Nobel laureate: Powerful people use SNS to ‘manipulate minds’

The Yomiuri Shimbun
Nobel Peace Prize-winning journalist Maria Ressa speaks with a Yomiuri Shimbun reporter in an office in a Manila suburb on May 10.

MANILA — Nobel Peace Prize laureate Maria Ressa has expressed concerns over the way powerful people disseminate self-aggrandizing information online to elicit public support.

Speaking on May 10, the Philippine journalist cited Philippine President-elect Ferdinand Marcos Jr., saying he manipulated people’s minds via social media in the run-up to the May 9 election.

“He won because of manipulation,” Ressa said in an interview with The Yomiuri Shimbun in a Manila suburb. “He’s made it very difficult to have checks and balances with [people who work in] the media.”

Marcos, 64, used Facebook and other social media to repeatedly tout his late father’s presidency in infrastructure development.

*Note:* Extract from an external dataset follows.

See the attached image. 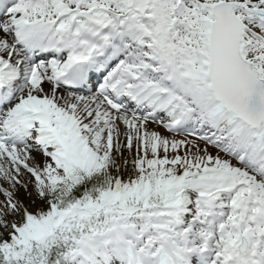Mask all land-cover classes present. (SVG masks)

Notably, he avoided any mention of the negative aspects of Marcos senior’s former dictatorship, such as human rights abuses and allegations of unjustly accumulated wealth.

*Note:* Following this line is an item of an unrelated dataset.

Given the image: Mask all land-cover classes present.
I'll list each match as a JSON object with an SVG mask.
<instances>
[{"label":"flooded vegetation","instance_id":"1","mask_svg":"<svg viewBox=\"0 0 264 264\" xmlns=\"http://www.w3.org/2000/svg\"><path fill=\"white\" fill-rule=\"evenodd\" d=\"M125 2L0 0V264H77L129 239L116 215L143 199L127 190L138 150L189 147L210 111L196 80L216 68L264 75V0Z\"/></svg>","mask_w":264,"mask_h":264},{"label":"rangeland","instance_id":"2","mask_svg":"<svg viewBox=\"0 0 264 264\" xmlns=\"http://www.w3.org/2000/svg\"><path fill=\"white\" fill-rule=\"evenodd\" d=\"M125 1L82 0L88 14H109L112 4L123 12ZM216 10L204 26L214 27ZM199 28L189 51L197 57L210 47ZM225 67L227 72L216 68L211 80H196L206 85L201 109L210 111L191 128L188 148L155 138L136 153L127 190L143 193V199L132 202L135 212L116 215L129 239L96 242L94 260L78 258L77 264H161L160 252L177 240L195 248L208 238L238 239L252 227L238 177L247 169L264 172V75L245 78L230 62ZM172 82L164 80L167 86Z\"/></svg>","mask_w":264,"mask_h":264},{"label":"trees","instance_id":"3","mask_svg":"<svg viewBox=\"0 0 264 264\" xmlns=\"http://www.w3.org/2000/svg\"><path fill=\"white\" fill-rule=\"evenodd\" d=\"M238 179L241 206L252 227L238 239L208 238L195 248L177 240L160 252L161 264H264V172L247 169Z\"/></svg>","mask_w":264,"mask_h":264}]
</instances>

Ressa, 58, said voters find it difficult to distinguish between truth and falsehoods online, adding that social media apps, Marcos’ supporters and his campaign strategy jointly succeeded in rewriting history by pretending there were no negative elements associated with the former president’s time in power, thus helping propel the younger Marcos to victory.

During the election campaign, Marcos did not attend debates during which critical questions were likely to be asked about his father, nor did he grant media interviews.

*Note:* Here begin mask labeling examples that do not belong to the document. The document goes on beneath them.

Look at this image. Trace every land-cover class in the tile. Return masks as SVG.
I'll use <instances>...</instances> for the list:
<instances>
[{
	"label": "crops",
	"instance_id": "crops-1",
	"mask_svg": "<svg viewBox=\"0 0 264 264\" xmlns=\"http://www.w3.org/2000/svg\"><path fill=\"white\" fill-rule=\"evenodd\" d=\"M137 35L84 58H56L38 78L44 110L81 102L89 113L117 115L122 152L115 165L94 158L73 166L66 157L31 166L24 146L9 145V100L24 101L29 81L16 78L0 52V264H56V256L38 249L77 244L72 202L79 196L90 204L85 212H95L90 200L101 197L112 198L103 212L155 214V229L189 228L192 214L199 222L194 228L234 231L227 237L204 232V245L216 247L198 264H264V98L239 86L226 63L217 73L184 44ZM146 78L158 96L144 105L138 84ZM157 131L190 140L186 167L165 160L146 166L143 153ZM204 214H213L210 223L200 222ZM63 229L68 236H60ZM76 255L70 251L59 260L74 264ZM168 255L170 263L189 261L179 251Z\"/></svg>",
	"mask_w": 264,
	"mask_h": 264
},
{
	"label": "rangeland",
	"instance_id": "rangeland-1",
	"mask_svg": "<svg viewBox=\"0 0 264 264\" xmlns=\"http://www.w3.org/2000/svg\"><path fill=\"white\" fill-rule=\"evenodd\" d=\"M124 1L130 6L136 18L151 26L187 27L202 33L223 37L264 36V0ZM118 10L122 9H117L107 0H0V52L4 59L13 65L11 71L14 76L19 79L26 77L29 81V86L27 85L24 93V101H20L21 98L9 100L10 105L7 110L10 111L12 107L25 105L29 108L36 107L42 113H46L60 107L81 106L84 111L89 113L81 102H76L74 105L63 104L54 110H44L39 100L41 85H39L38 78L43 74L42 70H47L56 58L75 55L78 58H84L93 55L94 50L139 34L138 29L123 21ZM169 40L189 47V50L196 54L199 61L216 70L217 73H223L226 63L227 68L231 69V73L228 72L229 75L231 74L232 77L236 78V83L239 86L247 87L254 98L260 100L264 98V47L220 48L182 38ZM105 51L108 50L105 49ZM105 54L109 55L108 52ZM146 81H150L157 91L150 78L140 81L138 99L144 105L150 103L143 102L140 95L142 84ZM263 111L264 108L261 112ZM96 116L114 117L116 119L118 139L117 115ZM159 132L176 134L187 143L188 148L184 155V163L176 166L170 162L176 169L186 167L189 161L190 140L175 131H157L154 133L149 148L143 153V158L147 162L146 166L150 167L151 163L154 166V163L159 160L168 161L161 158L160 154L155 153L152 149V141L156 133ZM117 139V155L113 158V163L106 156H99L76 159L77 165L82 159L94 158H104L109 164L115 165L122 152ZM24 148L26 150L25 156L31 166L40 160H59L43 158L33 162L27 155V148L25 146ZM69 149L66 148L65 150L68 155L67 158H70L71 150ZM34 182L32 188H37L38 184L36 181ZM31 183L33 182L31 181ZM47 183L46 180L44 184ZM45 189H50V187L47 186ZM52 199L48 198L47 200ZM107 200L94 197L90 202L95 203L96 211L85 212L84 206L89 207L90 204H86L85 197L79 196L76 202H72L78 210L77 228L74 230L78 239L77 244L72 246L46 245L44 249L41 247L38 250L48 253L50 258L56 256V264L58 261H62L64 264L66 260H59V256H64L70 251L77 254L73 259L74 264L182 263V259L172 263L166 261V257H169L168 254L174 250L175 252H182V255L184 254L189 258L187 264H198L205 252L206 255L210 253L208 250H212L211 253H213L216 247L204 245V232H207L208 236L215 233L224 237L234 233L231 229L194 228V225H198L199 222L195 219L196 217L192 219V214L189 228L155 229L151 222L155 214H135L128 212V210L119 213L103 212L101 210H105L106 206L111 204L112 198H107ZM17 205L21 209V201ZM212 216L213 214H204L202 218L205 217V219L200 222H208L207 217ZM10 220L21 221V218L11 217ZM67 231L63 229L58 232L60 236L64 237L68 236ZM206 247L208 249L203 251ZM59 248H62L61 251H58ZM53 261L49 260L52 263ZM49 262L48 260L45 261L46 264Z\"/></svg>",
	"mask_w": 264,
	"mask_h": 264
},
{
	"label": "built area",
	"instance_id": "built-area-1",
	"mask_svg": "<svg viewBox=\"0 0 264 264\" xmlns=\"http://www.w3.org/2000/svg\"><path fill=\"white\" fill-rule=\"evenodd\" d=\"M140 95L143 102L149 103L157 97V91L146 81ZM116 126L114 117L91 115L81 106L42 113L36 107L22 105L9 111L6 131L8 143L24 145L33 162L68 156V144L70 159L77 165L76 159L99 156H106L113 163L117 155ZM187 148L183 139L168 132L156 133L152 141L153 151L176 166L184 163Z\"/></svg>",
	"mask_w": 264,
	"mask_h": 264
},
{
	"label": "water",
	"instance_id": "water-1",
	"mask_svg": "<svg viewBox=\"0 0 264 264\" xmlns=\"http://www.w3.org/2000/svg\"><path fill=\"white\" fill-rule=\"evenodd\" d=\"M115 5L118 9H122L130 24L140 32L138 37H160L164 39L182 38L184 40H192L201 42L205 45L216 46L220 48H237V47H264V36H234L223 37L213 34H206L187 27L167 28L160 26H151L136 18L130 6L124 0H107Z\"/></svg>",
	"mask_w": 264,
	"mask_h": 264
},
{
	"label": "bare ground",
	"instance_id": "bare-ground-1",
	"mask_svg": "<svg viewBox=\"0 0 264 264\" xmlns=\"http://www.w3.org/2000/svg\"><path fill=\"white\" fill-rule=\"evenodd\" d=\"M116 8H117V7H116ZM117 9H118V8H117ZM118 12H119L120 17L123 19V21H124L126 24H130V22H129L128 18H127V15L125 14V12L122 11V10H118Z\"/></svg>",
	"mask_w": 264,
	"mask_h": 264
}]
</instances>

Ressa considers Marcos’ stance as dogmatic, saying it was the same method used by Brazilian President Jair Bolsonaro and Indian Prime Minister Narendra Modi of India.

In connection with Russia’s invasion of Ukraine, Ressa noted that Moscow was waging similar “information warfare” domestically, saying “this is when power uses technology to insidiously manipulate people so they come to believe lies.”

To tackle the problem of online misinformation, Ressa stressed the importance of news journalism, which has a long history of separating truth from fiction, and called for restrictions on social media to help redress the balance between truth and lies.

Ressa was awarded a Nobel Prize for her investigative reporting on President Rodrigo Duterte’s dictatorial drug-control measures, which did not rule out killing suspects to help reduce drug-related crimes.

Speaking about what it meant to receive the prize, she said: “I never actually thought I was fighting Duterte; I thought I was just doing my job … We’re living through historic times. I’ve been a journalist for 36 years since 1986, and I know that everything we do right now matters. So you want to do the right thing.”